O Senado decidiu nesta quarta-feira, 14, quase um mês após o Supremo Tribunal Federal determinar o afastamento de Aécio Neves (PSDB-MG), cortar verba indenizatória, recolher carro oficial e retirar o nome do tucano do painel eletrônico do plenário. O comunicado foi feito logo depois de o ministro Marco Aurélio Mello, relator do caso de Aécio no Supremo, dizer que a Casa estava descumprindo a decisão.

Segundo o Terra, as medidas foram comunicadas a Marco Aurélio por ofício assinado pelo presidente do Senado, Eunício Oliveira (PMDB-CE). O documento diz que a verba indenizatória, como reembolso de passagens aéreas e gasolina, está cortada desde o dia da decisão, assim como o uso do carro oficial, que foi recolhido. No site oficial, Aécio passou a ser identificado como “afastado por decisão judicial”.

“Reclamaram tanto, fotografaram tanto, que o Senado e a Mesa Diretora decidiram retirar (o nome do painel)”, afirmou Eunício. “É para deixar bem claro que a Mesa Diretora não descumpriu. Antes estava bloqueado, agora está apagado. Não há novidade nisso.”

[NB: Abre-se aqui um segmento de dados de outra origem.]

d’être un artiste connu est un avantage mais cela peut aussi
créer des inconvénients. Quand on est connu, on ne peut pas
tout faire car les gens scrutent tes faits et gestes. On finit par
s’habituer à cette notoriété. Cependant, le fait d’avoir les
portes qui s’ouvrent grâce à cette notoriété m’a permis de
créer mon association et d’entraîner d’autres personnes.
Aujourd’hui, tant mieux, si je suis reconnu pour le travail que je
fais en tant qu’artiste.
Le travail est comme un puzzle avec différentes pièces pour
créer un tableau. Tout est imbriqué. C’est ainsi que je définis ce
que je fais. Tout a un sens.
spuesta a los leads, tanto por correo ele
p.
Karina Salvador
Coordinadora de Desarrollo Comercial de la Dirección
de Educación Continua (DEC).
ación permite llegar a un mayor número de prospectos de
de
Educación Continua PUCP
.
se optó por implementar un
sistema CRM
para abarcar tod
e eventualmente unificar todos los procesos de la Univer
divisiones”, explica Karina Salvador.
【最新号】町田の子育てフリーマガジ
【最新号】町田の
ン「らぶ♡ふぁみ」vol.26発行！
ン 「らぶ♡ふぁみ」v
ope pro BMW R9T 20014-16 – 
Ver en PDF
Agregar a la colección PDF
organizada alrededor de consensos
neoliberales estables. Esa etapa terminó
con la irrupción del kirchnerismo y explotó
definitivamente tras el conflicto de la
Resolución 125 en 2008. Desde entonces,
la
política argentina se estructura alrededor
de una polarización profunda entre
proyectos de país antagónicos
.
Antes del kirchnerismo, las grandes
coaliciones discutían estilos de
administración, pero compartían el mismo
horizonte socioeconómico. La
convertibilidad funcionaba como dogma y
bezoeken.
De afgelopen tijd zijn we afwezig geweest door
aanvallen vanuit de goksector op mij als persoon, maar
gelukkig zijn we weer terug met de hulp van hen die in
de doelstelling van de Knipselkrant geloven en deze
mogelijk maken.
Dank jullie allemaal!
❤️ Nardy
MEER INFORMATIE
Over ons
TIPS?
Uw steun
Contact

Após informar que o pagamento da remuneração do senador estava suspenso, o Senado esclareceu que o salário de Aécio não será cortado integralmente, mas que haverá descontos por sua ausência nas sessões de votação em plenário.

O valor máximo a ser descontado depende da quantidade de sessões realizadas e pode chegar a dois terços da remuneração total do senador, que é de R$ 33.763. Eunício e Marco Aurélio concordaram que o gabinete não precisa ser fechado.

É a primeira vez que o Senado torna públicas as medidas que tomou em razão do afastamento de Aécio. Até ontem, Eunício não havia deixado claro quais seriam as limitações da suspensão do tucano. Não havia qualquer indicação de corte salarial ou de benefícios. Na segunda-feira passada, o Senado havia publicado uma nota em que dizia que cabia ao Supremo esclarecer o que caracteriza o afastamento. A posição foi vista como uma forma de enfrentamento à decisão judicial e criticada por Marco Aurélio.